Sevgili dostum Melih Ergen’in son romanı Sağır Bellek bir süre önce kitabevi raflarındaki yerini aldı. Roman üzerinde kendisiyle uzun uzun konuşma imkânı buldum, düşüncelerimi aktardım. Bir kısmını da şimdi bu sütunda sizlerle paylaşıyorum.
Sağır Bellek bir yolculuk hikâyesi. Tek bir kahramanın yolculuğu değil bu. Romandaki ana karakterin, babasının, büyük babasının yaşamları boyunca çevresindekilerle birlikte yaşadıkları ve bu yaşamların iç içe geçen yönleri, yolculuk metaforu çerçevesinde ele alınmış. Bir de romanı anlatanın yaptığı yolculuk var. Bu yolculukların sentezi de onda. Tabii roman kahramanlarının bu yolculuğuna okuyucu da katılıyor.
Romandaki demir yolları, tren istasyonları, tren-deniz-kara yolculukları, yolculuk metaforunun sembolik unsurlarını oluşturuyor. Böylece Melih Ergen, sembolleri kullanarak, alegorik betimlemelerle okuyucunun belleğine ulaşıyor. İşte bu nedenle okuyucu, sadece o yolculuğa dışarıdan katılmıyor, ona nüfuz ederek içselleştiriyor. Dışsal bir okuyucu olmaktan çıkıp, romanın bir kahramanına dönüşüyor.

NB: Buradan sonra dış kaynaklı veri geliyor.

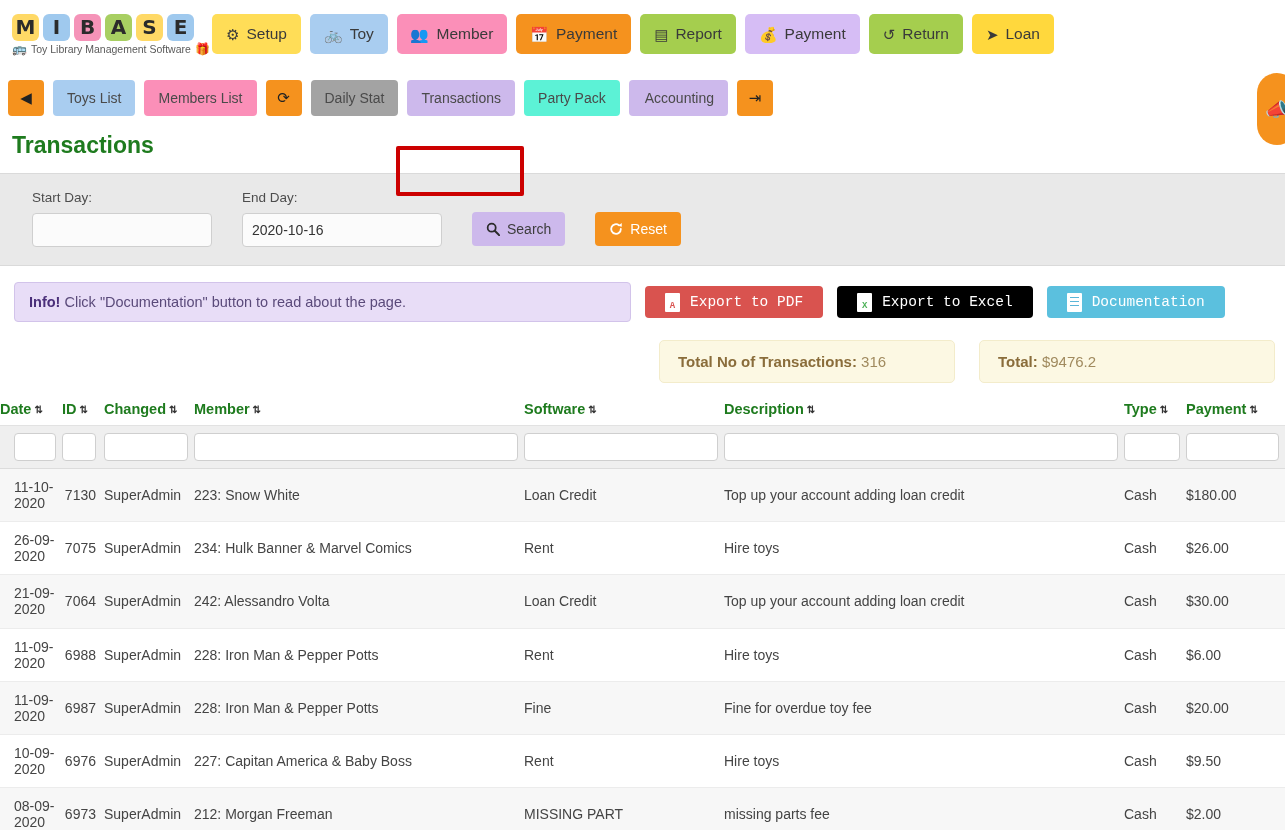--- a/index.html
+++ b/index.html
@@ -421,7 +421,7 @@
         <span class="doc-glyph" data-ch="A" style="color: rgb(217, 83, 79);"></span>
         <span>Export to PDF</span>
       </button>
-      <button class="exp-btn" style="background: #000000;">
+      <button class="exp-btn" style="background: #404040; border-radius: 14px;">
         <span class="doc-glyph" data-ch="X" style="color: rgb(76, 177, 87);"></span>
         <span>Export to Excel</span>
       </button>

Romandaki temalardan biri, kuşaklar arasındaki çatışma. Kendi hayatımızı düşündüğümüzde, geçmişe dönüp büyüklerimizle veya küçüklerimizle yaşadıklarımızı anımsadığımızda bu temanın hem belleğimizde ve bilincimizde, hem de bilinçaltımızda olduğunu kolayca algılayabiliriz. Zaten yazarın bilinç akışı tekniğiyle yazdığını dikkate aldığımızda bu süreçten kendimizi dışlamamız münkün olmuyor. Ama okuyucu bu kitabı günlük on-on beş sayfa okumakla yetinirse, on beş-yirmi günde bitirmeye kalkarsa bu süreçten kopar ve kendini romana teslim edemez. Sağır Bellek’in kahramanı olmak için romandan kopmamak gerekiyor. Şunu özellikle vurgulamak isterim: Romanda konuşanlar, karakterler değil. Onların bellekleri, bilinçleri ve bilinçaltları.

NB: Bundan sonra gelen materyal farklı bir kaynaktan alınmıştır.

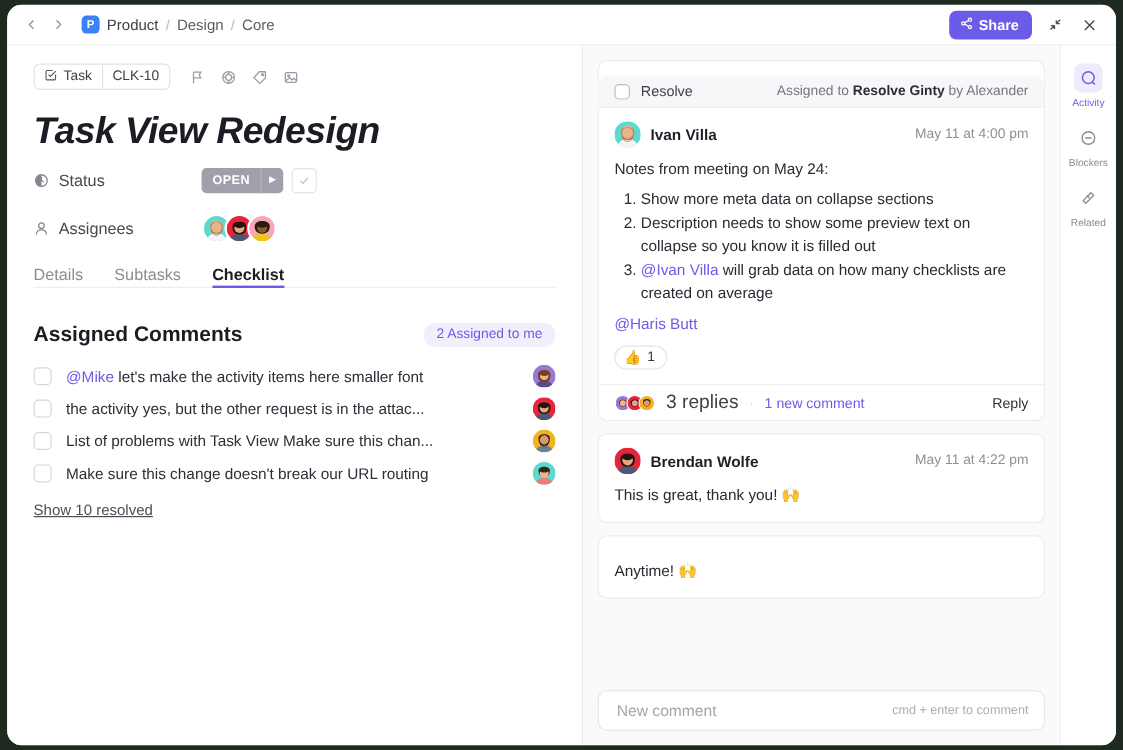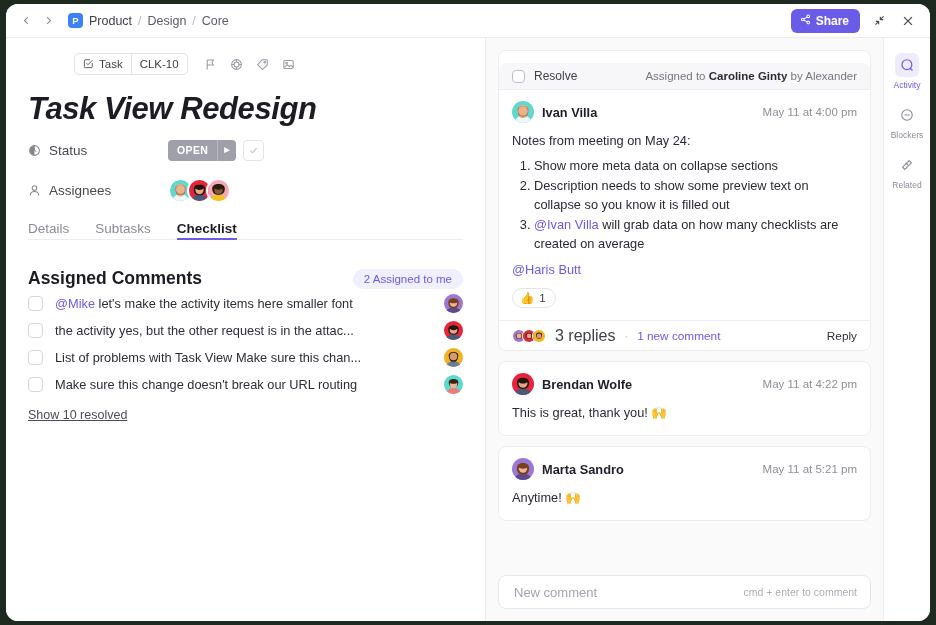--- a/index.html
+++ b/index.html
@@ -74,7 +74,7 @@
     overflow: hidden;
     background: #fff;
   }
-  .badgerow { display: flex; align-items: center; gap: 0; height: 24px; margin-left: 46px; }
+  .badgerow { display: flex; align-items: center; gap: 0; height: 24px; }
   .taskbadge {
     display: flex; align-items: center;
     border: 1px solid #e2e2e7; border-radius: 5px;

Romanın beni etkileyen yönlerinden biri de geçmişin önümüzde olması teması. Anlatıcı şöyle diyor: “geçtiğim bu ıssız yolun kilometre taşlarının kötü hayaletler gibi peşimden geldiklerini sandığım yetmezmiş gibi, aştığım bu kilometrelerin her biri önümdeydi sanki.” Gerçekten de geçmişte yaşadıklarımız, hiçbir şekilde anlarımızda gömülü kalmaz. Geleceğimizi şekillendiren geçmişimizdir. Ancak bu, bireysel bir bağlantı değildir. Romandaki kuşak çatışması olgusundan yola çıkacak olursak başaklarının geçmişi, başkalarının geleceğini şekillendirir. İşte romandaki kahramanların yaşadıkları da bu zincirleme ilişki. Her şey bir bütün ve her şey birbiriyle ilintili.
Melih Ergen, olayların doğrusal şekilde anlatıldığı bir roman kurgulamamış. Romanın yapısı içinde kaotik temalar belirleyici olmuş. Bu da insan yaşamına gerçekçi bir bakış açısı getiriyor. Çünkü yaşam, doğrusal değildir. Düz bir hat üzerinde gitmez. Sık sık kaos yaşanır. Bazen her şey düzgün gitse de an gelir kaos, kapımızı çalar. Elbette belleğimiz, bilincimiz ve bilinçaltımız da kaotiktir. İşte romanın kaotik yapısı, bizi benliğimizdeki bu kaosla da bir başka açıdan bütünleştiriyor.
Özetle Melik Ergen, kaotik bir dünyada bellek-bilinç-bilinçaltı üçlemesine dayalı olarak insanların öykülerini anlatmış. Okuyucu, romanı içselleştirip kahramanı olmayı başardığı takdirde satırlarda kendi hayatından parçalar bulacaktır.